L’absence de désignation d’un directeur de la publication dans les mentions légales sur un site internet est sanctionnée pénalement. Cette formalité est non seulement obligatoire mais elle aussi utile car elle permet d’identifier le responsable pénal d’un site. Dans l’affaire jugée par le tribunal judiciaire de Marseille, cette mention ne figurait pas sur un site accusé de ne pas avoir respecté les règles de publication du droit de réponse. La société éditrice du site a été condamnée au paiement d’une amende de 5 000 € pour ne pas avoir respecté l’article 6 III de la loi du 21 juin 2004. Les gérants doivent, de leur côté, payer une amende de 1 000 € pour défaut de désignation d’un directeur de la publication. Par ailleurs, un des deux gérants qui avait été destinataire de la demande d’insertion d’un droit de réponse en tant que directeur de la rédaction, a été jugé responsable de ne pas avoir respecté les règles relatives au droit de réponse et condamné à une amende de 1 000 €. En l’absence d’identification d’un directeur de la publication sur le site en cause, c’est le gérant qui est considéré comme revêtant une telle qualité. Sur l’action civile, les deux gérants et la société éditrice sont condamnés à verser 5 000 € de dommages-intérêts à la plaignante.

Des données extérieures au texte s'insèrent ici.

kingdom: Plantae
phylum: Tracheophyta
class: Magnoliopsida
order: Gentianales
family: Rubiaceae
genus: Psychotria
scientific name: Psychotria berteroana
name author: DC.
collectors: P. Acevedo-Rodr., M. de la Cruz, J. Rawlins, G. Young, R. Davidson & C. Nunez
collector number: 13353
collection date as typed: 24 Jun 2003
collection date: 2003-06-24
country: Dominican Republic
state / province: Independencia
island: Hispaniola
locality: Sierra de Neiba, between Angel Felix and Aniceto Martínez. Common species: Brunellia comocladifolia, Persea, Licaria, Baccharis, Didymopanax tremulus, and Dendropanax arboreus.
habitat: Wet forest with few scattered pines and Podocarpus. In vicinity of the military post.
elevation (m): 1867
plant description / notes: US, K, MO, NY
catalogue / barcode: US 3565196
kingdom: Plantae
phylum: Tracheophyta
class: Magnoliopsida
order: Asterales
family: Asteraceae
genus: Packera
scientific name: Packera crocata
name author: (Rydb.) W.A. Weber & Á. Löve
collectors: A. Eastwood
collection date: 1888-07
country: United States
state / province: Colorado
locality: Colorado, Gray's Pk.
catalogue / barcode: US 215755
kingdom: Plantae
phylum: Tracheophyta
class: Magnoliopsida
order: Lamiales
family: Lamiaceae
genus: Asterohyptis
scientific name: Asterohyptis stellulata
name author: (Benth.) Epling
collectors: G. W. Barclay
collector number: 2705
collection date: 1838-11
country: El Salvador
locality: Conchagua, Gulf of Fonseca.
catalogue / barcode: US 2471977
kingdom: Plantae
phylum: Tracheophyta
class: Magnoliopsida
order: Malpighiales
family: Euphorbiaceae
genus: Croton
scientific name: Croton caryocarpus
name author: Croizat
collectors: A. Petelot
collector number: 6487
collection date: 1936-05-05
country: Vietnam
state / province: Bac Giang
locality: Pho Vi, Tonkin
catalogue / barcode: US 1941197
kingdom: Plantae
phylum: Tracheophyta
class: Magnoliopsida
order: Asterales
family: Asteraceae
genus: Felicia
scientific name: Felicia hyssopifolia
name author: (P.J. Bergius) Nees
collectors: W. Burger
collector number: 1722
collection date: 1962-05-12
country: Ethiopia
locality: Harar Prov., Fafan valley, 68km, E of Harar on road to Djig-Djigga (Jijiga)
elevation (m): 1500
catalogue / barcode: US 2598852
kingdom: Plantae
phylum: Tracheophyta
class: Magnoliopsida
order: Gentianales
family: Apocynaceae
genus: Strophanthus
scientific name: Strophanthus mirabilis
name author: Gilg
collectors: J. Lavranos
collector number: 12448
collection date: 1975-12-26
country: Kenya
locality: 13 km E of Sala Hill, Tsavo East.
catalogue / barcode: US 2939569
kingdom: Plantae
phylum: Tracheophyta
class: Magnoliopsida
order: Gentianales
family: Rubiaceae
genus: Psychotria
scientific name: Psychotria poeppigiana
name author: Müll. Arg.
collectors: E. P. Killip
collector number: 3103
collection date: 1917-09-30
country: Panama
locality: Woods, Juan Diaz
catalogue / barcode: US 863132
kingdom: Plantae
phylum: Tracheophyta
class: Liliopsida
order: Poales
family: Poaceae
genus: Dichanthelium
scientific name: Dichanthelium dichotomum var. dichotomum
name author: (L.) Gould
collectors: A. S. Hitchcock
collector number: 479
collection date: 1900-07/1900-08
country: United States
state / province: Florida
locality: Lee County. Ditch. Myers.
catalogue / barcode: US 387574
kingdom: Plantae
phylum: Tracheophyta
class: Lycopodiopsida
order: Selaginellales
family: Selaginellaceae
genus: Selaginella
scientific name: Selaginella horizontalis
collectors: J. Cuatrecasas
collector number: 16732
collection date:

Un site internet avait publié un article titré : « Escroquerie voyage : une enquête lève le voile sur X et Y ». La société mise en cause avait adressé au site une demande d’insertion d’un droit de réponse. Le site avait publié une partie seulement du texte en dessous de l’article en cause. Une mise en demeure de publier l’intégralité du droit de réponse avait alors été envoyée. Le site s’était exécuté en publiant le texte mais à un autre emplacement et sans renvoyer à l’article. En plus, la publication est intervenue au-delà des trois jours de délais de réception légaux.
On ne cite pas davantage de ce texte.